LIBREVILLE (Reuters) - Gabon’s Senate voted on Monday to decriminalise homosexuality, the president’s office said, in a landslide result that will make the country one of the few in Africa to reverse an earlier ban on same-sex relationships.
Under a 2019 law, Gabon was one of 73 countries or jurisdictions around the world, including more than two dozen in Africa, that criminalise sex between men and sex between women.
The move by the government to reverse part of the law barely a year after it was voted in, has sharply divided opinion and sparked intense debate on social media in the central African nation, where homosexuality is still broadly seen as a taboo.
The government did not explain why it decided to revise the law.

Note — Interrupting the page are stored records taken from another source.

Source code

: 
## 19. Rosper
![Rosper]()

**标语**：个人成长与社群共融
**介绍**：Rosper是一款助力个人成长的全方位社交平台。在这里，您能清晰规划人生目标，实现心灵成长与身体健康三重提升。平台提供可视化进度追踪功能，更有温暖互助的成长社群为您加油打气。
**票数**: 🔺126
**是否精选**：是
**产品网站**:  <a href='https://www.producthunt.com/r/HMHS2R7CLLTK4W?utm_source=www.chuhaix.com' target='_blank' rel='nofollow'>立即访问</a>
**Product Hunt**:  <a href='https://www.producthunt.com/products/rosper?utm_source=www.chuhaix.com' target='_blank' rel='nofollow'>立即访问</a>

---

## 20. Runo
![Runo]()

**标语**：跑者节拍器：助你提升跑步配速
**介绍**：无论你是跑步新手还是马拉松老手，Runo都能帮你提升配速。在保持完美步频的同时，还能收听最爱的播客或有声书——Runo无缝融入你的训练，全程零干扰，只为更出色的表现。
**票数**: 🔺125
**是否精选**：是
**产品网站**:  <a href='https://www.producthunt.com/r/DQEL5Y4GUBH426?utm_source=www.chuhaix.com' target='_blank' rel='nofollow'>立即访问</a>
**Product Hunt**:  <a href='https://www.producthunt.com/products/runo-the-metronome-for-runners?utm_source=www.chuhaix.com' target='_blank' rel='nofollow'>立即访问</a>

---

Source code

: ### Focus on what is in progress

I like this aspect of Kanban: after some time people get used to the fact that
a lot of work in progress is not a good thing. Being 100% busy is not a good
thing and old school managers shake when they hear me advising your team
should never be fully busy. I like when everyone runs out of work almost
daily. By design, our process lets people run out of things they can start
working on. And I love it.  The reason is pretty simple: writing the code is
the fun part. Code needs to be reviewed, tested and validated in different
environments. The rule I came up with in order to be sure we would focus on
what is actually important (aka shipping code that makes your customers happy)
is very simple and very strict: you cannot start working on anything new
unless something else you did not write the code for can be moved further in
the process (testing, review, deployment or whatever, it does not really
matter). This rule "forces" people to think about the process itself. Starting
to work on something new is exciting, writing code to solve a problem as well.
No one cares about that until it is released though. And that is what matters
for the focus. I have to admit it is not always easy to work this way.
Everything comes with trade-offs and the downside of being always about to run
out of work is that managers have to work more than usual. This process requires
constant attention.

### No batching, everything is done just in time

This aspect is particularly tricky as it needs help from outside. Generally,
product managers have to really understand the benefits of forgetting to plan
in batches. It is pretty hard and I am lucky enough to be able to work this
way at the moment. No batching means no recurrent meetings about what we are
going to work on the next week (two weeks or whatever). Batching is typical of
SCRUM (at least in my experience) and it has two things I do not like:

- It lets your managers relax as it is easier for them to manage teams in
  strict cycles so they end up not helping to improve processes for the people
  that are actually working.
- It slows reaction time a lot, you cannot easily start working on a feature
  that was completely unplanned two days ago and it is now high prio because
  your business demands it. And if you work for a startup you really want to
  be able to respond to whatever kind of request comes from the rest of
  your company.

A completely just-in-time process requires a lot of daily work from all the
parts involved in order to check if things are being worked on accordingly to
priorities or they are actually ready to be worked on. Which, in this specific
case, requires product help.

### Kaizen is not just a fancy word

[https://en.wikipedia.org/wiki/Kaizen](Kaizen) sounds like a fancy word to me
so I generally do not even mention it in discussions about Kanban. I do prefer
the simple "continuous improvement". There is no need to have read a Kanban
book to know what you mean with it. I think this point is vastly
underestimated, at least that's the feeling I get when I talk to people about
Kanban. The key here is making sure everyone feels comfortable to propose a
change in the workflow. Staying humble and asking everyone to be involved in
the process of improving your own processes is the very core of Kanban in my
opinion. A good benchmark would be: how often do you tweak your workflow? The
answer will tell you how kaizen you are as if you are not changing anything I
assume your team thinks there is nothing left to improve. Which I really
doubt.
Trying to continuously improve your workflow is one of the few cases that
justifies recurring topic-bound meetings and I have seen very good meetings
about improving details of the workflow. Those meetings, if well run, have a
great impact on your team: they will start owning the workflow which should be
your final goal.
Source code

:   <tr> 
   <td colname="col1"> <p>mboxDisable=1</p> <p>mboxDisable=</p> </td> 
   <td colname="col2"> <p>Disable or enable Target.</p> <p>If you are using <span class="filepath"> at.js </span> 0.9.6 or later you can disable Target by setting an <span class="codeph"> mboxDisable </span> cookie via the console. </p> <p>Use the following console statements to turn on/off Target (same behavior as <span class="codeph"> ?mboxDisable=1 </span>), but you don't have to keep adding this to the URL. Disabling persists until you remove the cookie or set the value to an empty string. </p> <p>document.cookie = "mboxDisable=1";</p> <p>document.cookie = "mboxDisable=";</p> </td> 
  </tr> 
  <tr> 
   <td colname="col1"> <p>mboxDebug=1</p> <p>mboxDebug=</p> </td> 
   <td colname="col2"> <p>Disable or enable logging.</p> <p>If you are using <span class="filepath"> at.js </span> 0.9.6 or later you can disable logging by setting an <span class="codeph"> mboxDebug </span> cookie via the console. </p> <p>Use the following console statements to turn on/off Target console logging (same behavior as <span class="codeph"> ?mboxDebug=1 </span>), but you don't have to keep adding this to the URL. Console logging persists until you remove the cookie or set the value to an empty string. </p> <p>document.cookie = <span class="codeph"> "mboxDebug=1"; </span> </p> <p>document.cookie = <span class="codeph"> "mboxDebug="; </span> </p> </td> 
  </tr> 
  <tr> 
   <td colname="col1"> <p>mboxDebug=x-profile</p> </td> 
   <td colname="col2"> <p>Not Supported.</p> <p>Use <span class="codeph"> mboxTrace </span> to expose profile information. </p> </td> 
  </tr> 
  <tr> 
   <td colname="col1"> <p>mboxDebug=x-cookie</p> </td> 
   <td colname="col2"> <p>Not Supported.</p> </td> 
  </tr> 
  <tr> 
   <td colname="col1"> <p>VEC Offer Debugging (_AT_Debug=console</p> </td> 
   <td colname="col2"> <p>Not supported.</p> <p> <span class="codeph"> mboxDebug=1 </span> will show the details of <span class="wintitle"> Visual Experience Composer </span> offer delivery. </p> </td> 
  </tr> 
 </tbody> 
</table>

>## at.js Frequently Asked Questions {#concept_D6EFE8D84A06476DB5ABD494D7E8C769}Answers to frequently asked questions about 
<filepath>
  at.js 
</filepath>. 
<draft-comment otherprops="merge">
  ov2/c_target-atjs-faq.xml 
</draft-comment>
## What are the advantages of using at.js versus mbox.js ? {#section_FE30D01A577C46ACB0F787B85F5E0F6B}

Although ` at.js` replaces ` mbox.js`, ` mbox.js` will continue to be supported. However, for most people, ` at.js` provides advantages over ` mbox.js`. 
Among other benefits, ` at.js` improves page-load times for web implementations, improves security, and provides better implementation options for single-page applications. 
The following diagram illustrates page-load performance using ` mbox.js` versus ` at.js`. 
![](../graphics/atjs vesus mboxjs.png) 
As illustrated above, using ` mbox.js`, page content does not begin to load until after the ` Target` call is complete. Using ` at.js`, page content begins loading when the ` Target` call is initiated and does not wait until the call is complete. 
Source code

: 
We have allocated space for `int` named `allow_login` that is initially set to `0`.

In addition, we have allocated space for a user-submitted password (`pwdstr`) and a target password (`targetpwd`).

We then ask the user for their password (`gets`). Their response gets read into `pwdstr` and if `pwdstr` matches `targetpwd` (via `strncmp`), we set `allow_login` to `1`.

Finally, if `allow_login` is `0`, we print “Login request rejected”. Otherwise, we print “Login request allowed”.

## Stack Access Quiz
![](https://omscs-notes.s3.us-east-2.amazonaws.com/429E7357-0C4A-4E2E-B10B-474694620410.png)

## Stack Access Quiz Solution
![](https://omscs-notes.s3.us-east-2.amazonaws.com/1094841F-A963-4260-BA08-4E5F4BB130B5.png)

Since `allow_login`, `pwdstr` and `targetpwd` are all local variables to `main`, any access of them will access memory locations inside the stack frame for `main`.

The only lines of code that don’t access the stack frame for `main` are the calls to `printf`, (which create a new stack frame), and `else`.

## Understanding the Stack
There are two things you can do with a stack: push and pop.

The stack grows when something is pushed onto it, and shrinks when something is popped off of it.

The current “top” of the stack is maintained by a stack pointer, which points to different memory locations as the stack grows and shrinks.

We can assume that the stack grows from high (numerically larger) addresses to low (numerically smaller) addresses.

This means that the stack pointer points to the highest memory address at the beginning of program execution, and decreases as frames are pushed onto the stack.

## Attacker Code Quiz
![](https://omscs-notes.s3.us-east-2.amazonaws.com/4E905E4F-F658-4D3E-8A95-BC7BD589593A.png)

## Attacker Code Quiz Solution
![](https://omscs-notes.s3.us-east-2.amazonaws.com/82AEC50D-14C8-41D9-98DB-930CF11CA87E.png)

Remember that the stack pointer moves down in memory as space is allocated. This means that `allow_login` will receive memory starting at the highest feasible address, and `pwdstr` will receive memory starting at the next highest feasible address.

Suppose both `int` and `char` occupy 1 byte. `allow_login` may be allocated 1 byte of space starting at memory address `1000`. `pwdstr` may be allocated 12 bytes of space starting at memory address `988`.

Nevertheless, the bill won the support of lawmakers in the lower house last week. While in the Senate, it “was adopted with a large majority of 59 votes”, Jessye Ella Ekogha, a spokesman for Gabon’s presidency, told Reuters. It will now be ratified by President Ali Bongo, he added.
Bongo’s wife, Sylvia, has voiced support for the bill, saying the ability to love freely without being condemned is a fundamental human right.
Ahead of Monday’s vote, some senators expressed their disapproval. “My religious convictions, my education and the vision I have for my country do not permit me to accept such an abomination,” said Senator Jean-Christophe Owono Nguema.